**Text extract**:
It Takes 2.99 Gigajoules To Vaporize a Human Body 272
Have you ever wondered how much energy is needed to power a phaser set to kill? A trio of researchers at the University of Leicester did, so they ran some tests and found out it would take roughly 2.99 GJ to vaporize an average-sized adult human body. Quoting:
"First, consider the true vaporization – the complete separation of all atoms within a molecule – of water. With a simple molecular structure containing an oxygen atom bonded to two hydrogen atoms, it takes serious energy to break these bonds. In fact, it takes 460 kilojoules of energy to break just one mole of oxygen-hydrogen bonds — around the same energy that a 2,000-pound car going 70 miles per hour on the highway has in potential. And that's just 18 grams of water! So as you can see, it would take a gargantuan amount of energy to separate all the atoms in even a small glass of water — especially if that glass of water is your analog for a person. The human body is a bit more complicated than a glass of water, but it still vaporizes like one. And thanks to our spies spread across scientific organizations, we now have the energy required to turn a human into an atomic soup, to break all the atomic bonds in a body. According to the captured study, it takes around three gigajoules of death-ray to entirely vaporize a person — enough to completely melt 5,000 pounds of steel or simulate a lightning bolt."
Awful calculation - the real answer is almost zero (Score:4, Informative)
I'm going to do some rough calculations - the paper's computation is also pretty rough - just to get the right order of magnitude.
First of all, to vaporize water, you don't even need to boil it. Spill some water on the floor and it vaporizes pretty darn quick just from the ambient environment - it changes from liquid water at room temperature to water vapor at room temperature. The only heat that needs to be added is the "Enthalpy of vaporization" which is 2260 kJ/Kg. For the 78kg human described in the paper, if it were all water, that would only be 176 Megajoules. Given that a human is normally at about 37C and room temperature about 25C, you can also take away 4kJ/Kg*78Kg*(37-25) = 4 Megajoules that the water vapor releases as you cool it from 37C to 25C. The net result is that with 172 Megajoules, you can turn a human body's mass of water to vapor.

**What to work on**:
A - Reproduce the part of the vaporization thread between "Awful calculation - the" and "order of magnitude.", inclusive.
B - Answer these questions from the vaporization thread:
(i) At which university were the three researchers working?
(ii) How much energy does it take to break one mole of oxygen-hydrogen bonds?
(iii) What value does the commenter give for the enthalpy of vaporization of water?
C - Carry the vaporization thread forward from its last sentence.

**Provided data**:

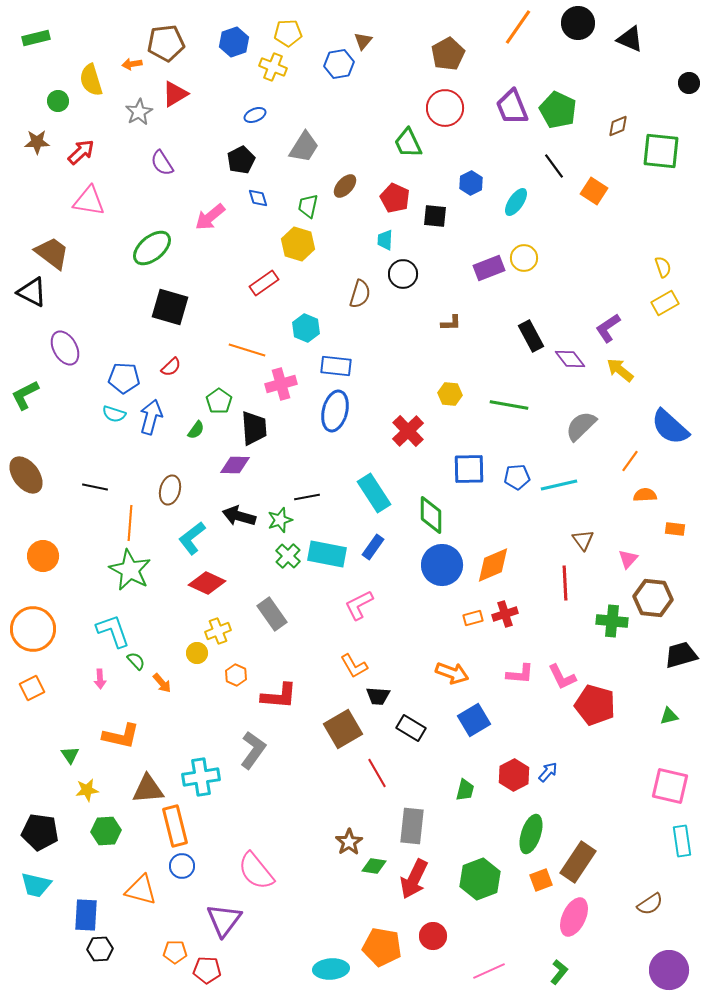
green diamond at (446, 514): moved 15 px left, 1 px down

**Results of the tasks**:
A -
Awful calculation - the real answer is almost zero (Score:4, Informative)
I'm going to do some rough calculations - the paper's computation is also pretty rough - just to get the right order of magnitude.

B -
(i) The University of Leicester
(ii) 460 kilojoules
(iii) 2260 kJ/Kg

C -
However, as the paper suggests, the body isn't all water - it's about 85% water and 15% "dried pork." That means 172MJ*0.7 for the water, 146MJ, and the 11.7Kg of pork releases about 4KCal/g when oxidized (4 dietary Calories/g), 1 Kcal=4.2KJ, so burning the "dried pork" releases 196MJ. Assuming the "dried pork" gets fully oxidized (i.e burned) into CO2, the result is a gas. So overall, vaporizing a human body (in the sense of turning all the body into a gas) can release more energy than you started with - about 50MJ.
The paper estimates the energy required to break every molecular bond. However, all those bonds are going to reassemble into something else, whether into H2, O2, or H2O, or including the "dried pork," CO2, releasing much of the energy back.
Vaporize or ionize? (Score:5, Informative)
Hang on a moment... TFA isn't talking about vaporizing - turning water to steam. It's talking about ionizing, which is clearly going to require a much bigger quantity of energy.
For actual vaporization, making a very rough calculation - 60kg person, 2,270 kJ/kg latent heat of vaporization of water = 136 MJ,
Sure there's specific heat to add in there too, but the vaporization of water is the dominant term, so it's at least out by an order of magnitude.
Lesson learned - don't try and be 'all sciency' and use the wrong jargon!
Re:well done (Score:5, Informative)
Leicester is correctly pronounced "lay-ses-ter".
No it isn't. It's pronounced "les-ter".
Source: I've been there. Also, this [wikipedia.org].